Нет, потому что на тот момент мне очень хотелось понять этих людей и приблизиться к ним максимально. Мне хотелось как можно дальше себя отпустить в профессиональном плане. Страшно было оттого, что там ты не можешь провести параллели со своей обычной жизнью, от ощущения непредсказуемости — не только реакций людей, но и всего происходящего. Первые дни я находилась в напряженном состоянии, а потом расслабилась и почувствовала себя комфортнее. Хотя иногда появлялась жуткая мысль: а вдруг я отсюда никогда не выйду? Такие моменты очень помогают радоваться минутам нормальной жизни.
Что же все-таки помогло вам преодолеть страх?
Просто время. Я приезжала туда каждый день, несколько месяцев — вот и привыкла. Преодолеть страх помогает желание узнать. Ты по-прежнему не понимаешь, чего ждать, но твое тело и твое бессознательное перестают реагировать на этот мир как на враждебную среду.
Может быть, вы сохранили контакты с кем-то из пациентов клиники?

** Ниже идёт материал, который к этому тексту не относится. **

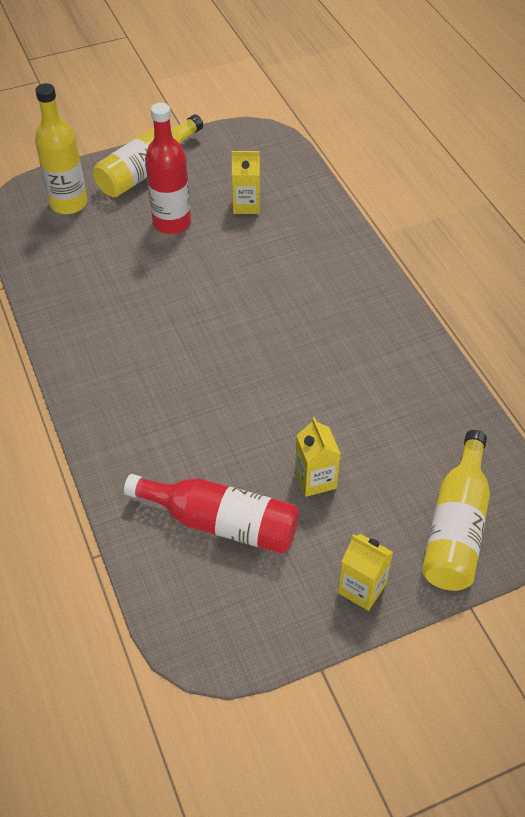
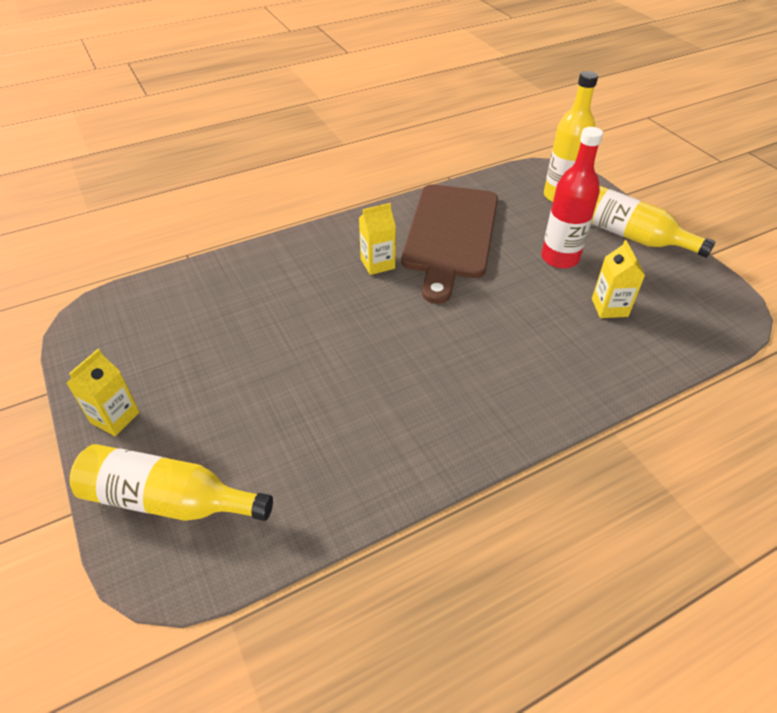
camera: 85 degrees right, 5 degrees down
red bottle [124,474,299,554] -> none
yellow carton [295,417,341,497] -> yellow carton moved to [359,203,396,275]
none -> brown cutting board [401,185,498,304]

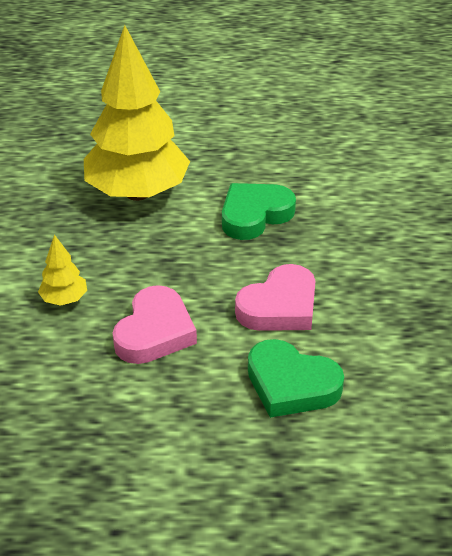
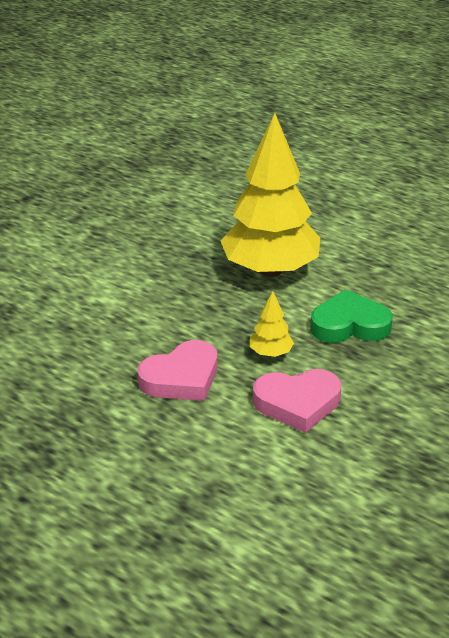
camera: 35 degrees right, 5 degrees down
yellow tree [38,234,87,306] -> yellow tree moved to [250,291,294,357]
green heart [248,339,344,418] -> none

Для них, мне кажется, существуют только те люди, которые с ними в данный момент. Я приезжала в диспансер спустя три-четыре месяца после съемок, но, по-моему, была больше рада видеть их, чем они — меня. Для них значимее то, что происходит сегодня, сейчас. Я не вспоминаю об этом опыте каждый день, но, безусловно, помню каждое лицо и каждую судьбу. На самом деле подобный опыт — как и каждый прожитый нами день — накладывает на нас какой-то отпечаток, и мы становимся другими. Я такая, какая есть сейчас, — и благодаря интернату тоже.